Gruet from New Mexico stands tall amongst domestic sparkling wine producers. The Brut, Blanc du Noirs, and Brut Sauvage (the driest in the stable) all make great, versatile gifts. Prices average $14-18 dollars.

Bisol, a fine Italian producer of the popular category Prosecco, makes an everyday version under the Jeio label. Expect to pay about $14 for a bottle of Brut, Extra-Dry, or Rose. Or locate the "Crede" or "Cartizze", the latter from a tiny hillside vineyard. Nationally, the Crede runs about $18, and the Cartizze $45.

Eric Bordelet in Normandie, crafts a number of lovely organic apple and pear ciders well worth seeking out. Ok: so it isn't grape-based bubbly, but his cidre are delicious and refreshing. The Brut Tendre, Poire L'Authentique, and Granit, are so compelling you'll want to gift them more often. The ciders of Bordelet would make even Monsieur Scrooge smile with delight.

Big and Little Bottles -- Big bottles, like the double-sized magnum, are the ultimate dinner party accompaniments. Not readily available in shops, they're still around in enough numbers to provide cool choices. If you know your father in law drinks mostly Shiraz and rarely ventures past that grape, why not celebrate that fact with a magnum, or even a 3-liter bottle of a sure thing? Big bottles come in everyday styles and in age worthy formats. Tailor the style to who you're buying for. And plan ahead for next year. Many big bottles are available but not routinely stocked in shops. Special order your gifts months ahead of the rush.

Little formats -- namely half-bottles -- are incredibly practical for some couples and for single folks who don't drink much in one sitting. It's also a way to give sweet wines and champagne. Sometimes a "half" is just the right amount when it comes to toasting, or for featuring desert wine. And if the budget allows, you can give multiple half-bottles, or even a case of 6, 12, or 24, depending on the wine.

Glasses -- You're still undecided. You've circled the wines repeatedly, to no avail. Now head over to the department store and grab an extra set of goblets. Entertaining and regular sipping signals busted stemware in the house. Glasses in four-packs are among the most useful gift choices for wine gals and guys. Granted -- shape, size, and brand preference varies. If you know the home style (Ikea, Libby, Riedel, or Target) don't get something wildly different from the norm. If you gift the exact glass you use when you're over playing Charades, that's cool. A set of back-up glasses is a very good thing to have stashed away. For those new to wine, pick something practical and not outsized, something easy to use, easy to clean. Forget the two-foot tall bucket on a stem that only works with 1982 Bordeaux. Throw in a bottle or two on the side for testing purposes and you're done.
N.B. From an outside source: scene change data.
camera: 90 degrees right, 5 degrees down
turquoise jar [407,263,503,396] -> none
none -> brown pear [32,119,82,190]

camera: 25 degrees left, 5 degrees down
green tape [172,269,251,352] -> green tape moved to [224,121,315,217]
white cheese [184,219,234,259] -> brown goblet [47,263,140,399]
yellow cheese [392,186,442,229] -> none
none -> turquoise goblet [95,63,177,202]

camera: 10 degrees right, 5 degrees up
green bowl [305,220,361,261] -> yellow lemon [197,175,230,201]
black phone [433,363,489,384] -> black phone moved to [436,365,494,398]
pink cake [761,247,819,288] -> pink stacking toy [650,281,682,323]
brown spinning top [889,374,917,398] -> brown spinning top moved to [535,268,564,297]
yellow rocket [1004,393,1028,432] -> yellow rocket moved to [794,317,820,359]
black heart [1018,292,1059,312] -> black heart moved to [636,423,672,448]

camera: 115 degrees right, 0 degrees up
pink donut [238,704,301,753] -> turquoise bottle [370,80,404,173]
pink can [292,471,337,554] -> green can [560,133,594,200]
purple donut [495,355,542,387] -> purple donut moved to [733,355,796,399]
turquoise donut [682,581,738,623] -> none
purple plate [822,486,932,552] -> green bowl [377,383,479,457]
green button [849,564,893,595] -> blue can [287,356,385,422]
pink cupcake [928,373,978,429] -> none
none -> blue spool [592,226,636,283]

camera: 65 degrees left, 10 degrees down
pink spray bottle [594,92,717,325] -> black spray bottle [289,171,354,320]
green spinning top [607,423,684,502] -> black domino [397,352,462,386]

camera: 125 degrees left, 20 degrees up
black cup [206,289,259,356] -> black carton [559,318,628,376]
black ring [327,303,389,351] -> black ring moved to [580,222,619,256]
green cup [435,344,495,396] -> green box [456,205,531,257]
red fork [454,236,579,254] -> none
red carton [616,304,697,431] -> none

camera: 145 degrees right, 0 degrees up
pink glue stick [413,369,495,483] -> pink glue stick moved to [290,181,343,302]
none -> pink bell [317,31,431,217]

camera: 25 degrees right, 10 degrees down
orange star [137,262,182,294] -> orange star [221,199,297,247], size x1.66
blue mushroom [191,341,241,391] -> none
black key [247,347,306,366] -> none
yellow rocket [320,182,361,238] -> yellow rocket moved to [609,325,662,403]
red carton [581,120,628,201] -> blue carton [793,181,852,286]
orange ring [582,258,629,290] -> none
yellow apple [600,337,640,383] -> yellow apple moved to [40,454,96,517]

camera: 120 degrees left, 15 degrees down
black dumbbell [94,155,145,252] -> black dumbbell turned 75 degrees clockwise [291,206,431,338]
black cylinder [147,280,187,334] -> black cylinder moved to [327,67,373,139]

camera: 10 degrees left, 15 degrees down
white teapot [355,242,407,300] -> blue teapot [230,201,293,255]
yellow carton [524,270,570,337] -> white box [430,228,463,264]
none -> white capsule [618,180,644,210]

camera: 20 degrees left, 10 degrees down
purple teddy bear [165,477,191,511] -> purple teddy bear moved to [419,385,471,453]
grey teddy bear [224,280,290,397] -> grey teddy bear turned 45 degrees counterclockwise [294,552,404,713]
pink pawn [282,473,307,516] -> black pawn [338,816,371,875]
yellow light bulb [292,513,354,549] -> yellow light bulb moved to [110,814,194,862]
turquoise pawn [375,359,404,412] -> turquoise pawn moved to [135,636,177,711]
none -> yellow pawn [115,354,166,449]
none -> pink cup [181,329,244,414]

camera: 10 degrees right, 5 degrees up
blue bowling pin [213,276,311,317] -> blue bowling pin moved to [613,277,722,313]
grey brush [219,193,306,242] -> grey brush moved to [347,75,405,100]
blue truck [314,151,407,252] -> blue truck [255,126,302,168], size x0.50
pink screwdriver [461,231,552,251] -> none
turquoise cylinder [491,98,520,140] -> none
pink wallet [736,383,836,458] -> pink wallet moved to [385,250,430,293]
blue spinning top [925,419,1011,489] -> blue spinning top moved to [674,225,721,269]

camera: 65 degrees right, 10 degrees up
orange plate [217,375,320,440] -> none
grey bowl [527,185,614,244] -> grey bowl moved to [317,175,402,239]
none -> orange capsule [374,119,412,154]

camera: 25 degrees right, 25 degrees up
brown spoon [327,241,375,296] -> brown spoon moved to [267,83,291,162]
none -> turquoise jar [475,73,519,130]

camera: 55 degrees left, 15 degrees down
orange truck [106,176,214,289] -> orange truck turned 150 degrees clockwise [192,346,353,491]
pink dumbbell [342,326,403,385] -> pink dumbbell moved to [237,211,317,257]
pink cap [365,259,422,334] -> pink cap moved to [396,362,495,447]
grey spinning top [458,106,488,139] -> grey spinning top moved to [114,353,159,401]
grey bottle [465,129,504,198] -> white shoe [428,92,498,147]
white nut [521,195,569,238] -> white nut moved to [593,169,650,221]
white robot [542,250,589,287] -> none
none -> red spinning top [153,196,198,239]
Wine Reads -- Shopping for books about wine is a little like choosing the bottles themselves; you have to wade through a lot to get to the really meaningful stuff. For all wine libraries, consider the essential, informational Oxford Companion to Wine, edited by Jancis Robinson. Oz Clarke's Encyclopedia of Grapes helps guide the reader through grape basics, into esoteric plantings, and finally to the wines from them all. For the sheer joy of travel in wine country, Nigel Buxton's Walking in Wine Country takes you back to days of wandering sleepy hamlets in France.

A number of on-line subscription services with terrific information are available as gifts. Arguably the best of all is the long running Stephen Tanzer's International Wine Cellar. Now on-line only, Tanzer and his small staff are perhaps the most comprehensive and toughest of the major wine critics in print today. Expect detail and background on wines, regions, and wine producers you won't commonly encounter anywhere else.